EXTRACTED TEXT:
● ● ●
Finished up Phantoms by Dean Koontz over the weekend.

I thought it started off strong, but lost it's way halfway through with redundancies, extraneous subplots that don't add much to the story or world or characters, and what felt like the author trying to figure out what the actual monster in this book was going to be.

It's an interesting homage to Lovecraft in many ways. Not just the amorphous Eldritch Horror that is the books "villain", but in the prose, the small town setting, the Learned Protagonist(s) observing things and spouting long passages of theories, even the prosaic fake-outs that Lovecraft loved ("They had no way of ever knowing it, but, in fact, that very moment would be the last that one of them would be a living creature..."). It's one of the few Lovecraft-inspired stories that reads like a Lovecraft story, but also realizes that modern audiences expect actions and resolutions and not just dream logic and characters musing on how insane they've become.

I was surprised by the conservative streak through-out the book? Cops are good guys and heroes (except for the one cop who is bad, which we know because he has aspirations to sexually assault an underage girl), the government is super helpful and believes the heroes, a product of capitalism used for environmental recovery is the secret weapon against the villain... Even more bizarre misplaced fear occurs, like how bikers are coded as evil (Satanists, in fact), and they boast about rape and murder while they're getting high on marijuana; marijuana is, in multiple passages, referred to as a dangerous gateway drug that leads characters to use PCP or other hard substances (which has been proven false, and, in fact, is the opposite; marijuana use cuts back on harder substance abuse) or murder. Of the four sets of villainous characters, two of them are rapists and there's a bizarre section about bikers kidnapping girls for gangbangs. Just really strange stuff, Dean.
● ● ●
[Stored items from a collection]
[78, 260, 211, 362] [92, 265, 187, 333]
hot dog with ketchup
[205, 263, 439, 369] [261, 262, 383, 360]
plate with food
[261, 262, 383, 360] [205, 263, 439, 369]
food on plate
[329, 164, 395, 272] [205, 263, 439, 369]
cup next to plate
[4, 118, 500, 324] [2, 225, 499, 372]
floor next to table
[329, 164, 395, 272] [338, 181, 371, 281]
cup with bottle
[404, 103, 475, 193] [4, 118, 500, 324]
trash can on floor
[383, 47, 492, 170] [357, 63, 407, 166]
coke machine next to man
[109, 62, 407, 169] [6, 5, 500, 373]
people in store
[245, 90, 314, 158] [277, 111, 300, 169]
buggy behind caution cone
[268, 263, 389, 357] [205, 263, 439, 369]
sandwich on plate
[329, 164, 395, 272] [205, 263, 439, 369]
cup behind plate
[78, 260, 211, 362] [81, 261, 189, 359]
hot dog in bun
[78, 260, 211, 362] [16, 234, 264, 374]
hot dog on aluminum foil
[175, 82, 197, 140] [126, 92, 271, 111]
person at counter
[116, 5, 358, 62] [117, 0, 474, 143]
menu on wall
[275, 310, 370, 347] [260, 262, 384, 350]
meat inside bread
● ● ●
TASKS TO COMPLETE:
A. Answer these questions about the Phantoms review:
(i) When did the reviewer finish reading the book?
(ii) Whose work does the review call the book an homage to?
(iii) How many sets of villainous characters does the review count?
B. From the Phantoms review, pull out the part that opens with the words containing "It's an interesting" and closes with "insane they've become.".

RESULTS OF THE EXERCISE:
A.
(i) Over the weekend.
(ii) Lovecraft's.
(iii) Four.

B.
It's an interesting homage to Lovecraft in many ways. Not just the amorphous Eldritch Horror that is the books "villain", but in the prose, the small town setting, the Learned Protagonist(s) observing things and spouting long passages of theories, even the prosaic fake-outs that Lovecraft loved ("They had no way of ever knowing it, but, in fact, that very moment would be the last that one of them would be a living creature..."). It's one of the few Lovecraft-inspired stories that reads like a Lovecraft story, but also realizes that modern audiences expect actions and resolutions and not just dream logic and characters musing on how insane they've become.